# Huge difference between digital probe and onboard thermometer temperatures - Need Help



## whitedogbbq (Sep 9, 2015)

This is actually my first post but I wanted to say that this forum is awesome and it's already been so useful during my first few cooks.  I really appreciate all of the information and helpful support found in the community thus far!

Anyway, I'm having issues with my thermometers.  I'm cooking on a Masterbuilt XL 40 gas smoker and I'm using an Ivation dual probe digital thermometer.  I did a boil test and found that the digital thermometer is about 2* off and my onboard analog thermometer is 10* off.  I'm using the including probe clip and clipping on a grill near the middle of the smoker, directly underneath the rack that I'm using to cook on.  It's probably about 4" from the meat.

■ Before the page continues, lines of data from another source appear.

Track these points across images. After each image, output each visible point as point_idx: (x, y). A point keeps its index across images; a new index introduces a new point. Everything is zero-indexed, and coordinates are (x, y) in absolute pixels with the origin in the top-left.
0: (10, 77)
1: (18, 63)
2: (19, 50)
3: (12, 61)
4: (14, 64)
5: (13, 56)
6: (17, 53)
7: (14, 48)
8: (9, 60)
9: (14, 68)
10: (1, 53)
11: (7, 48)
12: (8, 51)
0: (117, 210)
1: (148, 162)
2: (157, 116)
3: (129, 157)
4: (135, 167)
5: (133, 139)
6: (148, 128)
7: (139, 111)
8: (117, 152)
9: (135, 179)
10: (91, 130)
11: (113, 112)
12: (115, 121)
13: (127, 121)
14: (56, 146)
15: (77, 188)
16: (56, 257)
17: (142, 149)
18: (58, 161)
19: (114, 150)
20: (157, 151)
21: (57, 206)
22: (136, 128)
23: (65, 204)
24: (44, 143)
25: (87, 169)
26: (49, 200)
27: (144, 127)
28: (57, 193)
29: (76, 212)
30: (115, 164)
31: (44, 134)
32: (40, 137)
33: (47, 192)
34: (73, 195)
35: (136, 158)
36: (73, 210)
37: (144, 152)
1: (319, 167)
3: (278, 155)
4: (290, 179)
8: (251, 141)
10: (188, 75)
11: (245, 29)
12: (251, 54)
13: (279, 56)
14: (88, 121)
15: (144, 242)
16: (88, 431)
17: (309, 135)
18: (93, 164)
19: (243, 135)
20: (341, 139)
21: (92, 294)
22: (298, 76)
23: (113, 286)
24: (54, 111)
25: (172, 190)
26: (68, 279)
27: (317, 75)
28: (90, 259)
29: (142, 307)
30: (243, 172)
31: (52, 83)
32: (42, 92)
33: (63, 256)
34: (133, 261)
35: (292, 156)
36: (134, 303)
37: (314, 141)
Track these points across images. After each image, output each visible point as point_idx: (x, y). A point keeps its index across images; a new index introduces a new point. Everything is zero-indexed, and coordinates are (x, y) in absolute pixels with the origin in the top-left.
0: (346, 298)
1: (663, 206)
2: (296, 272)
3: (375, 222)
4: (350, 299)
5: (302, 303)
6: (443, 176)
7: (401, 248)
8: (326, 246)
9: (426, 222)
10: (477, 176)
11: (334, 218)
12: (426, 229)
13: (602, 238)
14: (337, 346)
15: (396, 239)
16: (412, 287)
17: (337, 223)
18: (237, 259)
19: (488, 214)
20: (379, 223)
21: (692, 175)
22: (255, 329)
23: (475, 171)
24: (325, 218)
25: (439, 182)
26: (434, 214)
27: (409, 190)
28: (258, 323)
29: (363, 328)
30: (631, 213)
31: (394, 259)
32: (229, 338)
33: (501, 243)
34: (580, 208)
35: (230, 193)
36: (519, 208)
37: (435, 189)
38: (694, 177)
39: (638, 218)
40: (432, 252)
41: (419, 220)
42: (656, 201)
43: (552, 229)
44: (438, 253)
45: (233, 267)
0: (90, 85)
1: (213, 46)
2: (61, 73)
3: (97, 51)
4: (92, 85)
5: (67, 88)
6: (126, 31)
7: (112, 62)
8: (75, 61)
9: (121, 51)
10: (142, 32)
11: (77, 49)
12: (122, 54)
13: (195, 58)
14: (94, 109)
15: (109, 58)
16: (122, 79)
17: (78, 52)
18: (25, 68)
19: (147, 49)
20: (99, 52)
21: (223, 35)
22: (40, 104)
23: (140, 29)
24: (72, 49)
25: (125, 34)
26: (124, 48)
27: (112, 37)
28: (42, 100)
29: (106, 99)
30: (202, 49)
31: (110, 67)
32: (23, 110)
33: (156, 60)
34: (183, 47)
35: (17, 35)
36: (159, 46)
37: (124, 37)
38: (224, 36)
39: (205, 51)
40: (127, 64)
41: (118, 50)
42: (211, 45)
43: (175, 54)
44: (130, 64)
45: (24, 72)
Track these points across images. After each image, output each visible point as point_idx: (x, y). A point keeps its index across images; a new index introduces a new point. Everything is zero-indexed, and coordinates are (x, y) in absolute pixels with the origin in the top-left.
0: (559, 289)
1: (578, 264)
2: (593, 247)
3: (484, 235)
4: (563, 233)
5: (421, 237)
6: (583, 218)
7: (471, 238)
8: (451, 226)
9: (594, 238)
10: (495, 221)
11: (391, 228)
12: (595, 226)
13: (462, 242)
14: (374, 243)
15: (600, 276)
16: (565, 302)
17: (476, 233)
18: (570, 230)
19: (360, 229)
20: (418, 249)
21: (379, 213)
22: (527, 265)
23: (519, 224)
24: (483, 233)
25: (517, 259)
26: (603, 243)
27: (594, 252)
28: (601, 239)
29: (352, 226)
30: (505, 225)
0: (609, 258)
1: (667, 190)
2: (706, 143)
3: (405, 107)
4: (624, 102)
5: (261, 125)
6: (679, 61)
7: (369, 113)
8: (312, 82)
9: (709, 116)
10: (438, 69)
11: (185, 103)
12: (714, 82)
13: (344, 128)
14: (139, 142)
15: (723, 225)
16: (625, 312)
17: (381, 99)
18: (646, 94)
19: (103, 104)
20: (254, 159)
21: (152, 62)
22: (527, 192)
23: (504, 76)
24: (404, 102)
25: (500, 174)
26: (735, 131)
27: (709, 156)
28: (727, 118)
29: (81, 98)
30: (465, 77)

Here is the problem.  I've cooked spare ribs a few times and have used a cook temperature of 275 according to the digital, but the door thermometer reads anywhere from 315-325*.  This hasn't been too much of a problem with ribs because I just pull them when they pass the bend test which has been anywhere from 3.5 to 4.5 hours without foiling.  When I did a 10 pound brisket, I held at 250* according to the digital, but got to the stall at 165 in roughly 4 hours which seems way too fast.  The brisket subsequently came out a bit less moist and tender than I wanted because I suspect it cooked way too fast.  I got to 200* in about 7 hours.

Any idea why my probe and door thermometer are ranging anywhere from 30-60* apart despite the fact that they were only 10* apart in the boil test?  I've cleaned and re-tested both thermometers and there doesn't seem to be any issues with them.

Thanks in advance!


----------



## golfpro2301 (Sep 9, 2015)

Dont worry too much about it. Probably due to two reasons. 1- how heat circulates in your smoker. 2- your digital probe is on center of rack and door thermometer stem isnt anywhere close to center. I have same issue on my pitmaker vault. I bought a large Tel Tru that is spot on with boil test. I put my guru probe in center of rack and my tel tru in door will be off by 10 degrees. The stem is short of the center of the racks by 6-8 inches I would imagine. Try putting probe on stem of door thermo and look at difference. You will probably see same difference as boil test


----------



## chef jimmyj (Sep 9, 2015)

I totally agree with the Pro...JJ


----------



## wade (Sep 9, 2015)

Yes, I agree too


----------



## dirtsailor2003 (Sep 9, 2015)

Agreed with all above. I don't use the built in therm in any of my smokers, and all the smokers I have built never get a built in therm. All of the probes for my iGrill2 are with 1* for the altitude that I am at. Honestly for pit temp measurement I'd be happy with 5* off. For meat especially beef I want it to be as close to spot on as possible.


----------



## whitedogbbq (Sep 9, 2015)

Thanks for the replies.  So do you guys think I should just trust the reading I'm getting off the digital prob in the middle of the box and ignore the door thermometer?  That's what I've been doing thus far...


----------



## dirtsailor2003 (Sep 9, 2015)

Whitedogbbq said:


> Thanks for the replies.  So do you guys think I should just trust the reading I'm getting off the digital prob in the middle of the box and ignore the door thermometer?  That's what I've been doing thus far...



YES!!!!


----------



## JckDanls 07 (Sep 9, 2015)

Yes..  as said above...  trust your digital therm before you put any faith in the door therm...  also...  You said you put the probe for your digital UNDERNEATH the meat...  This is not a good placement for the probe as the juices drip from the meat onto the probe and it will make your readings go wacky...  put the probe on the same grate as the meat right beside the meat...


----------



## whitedogbbq (Sep 9, 2015)

JckDanls 07 said:


> Yes.. as said above... trust your digital therm before you put any faith in the door therm... also... You said you put the probe for your digital UNDERNEATH the meat... This is not a good placement for the probe as the juices drip from the meat onto the probe and it will make your readings go wacky... put the probe on the same grate as the meat right beside the meat...


Great advice, makes perfect sense.  I'll move it next time.


----------



## golfpro2301 (Sep 11, 2015)

What Jckdnaiels said. Always put probe close to meat on same rack. Along with probe going wacky moisture could short it out if it gets down in the sleeve. As far as which thermo to trust Always trust your digital that ia going to be way more accurate than door


----------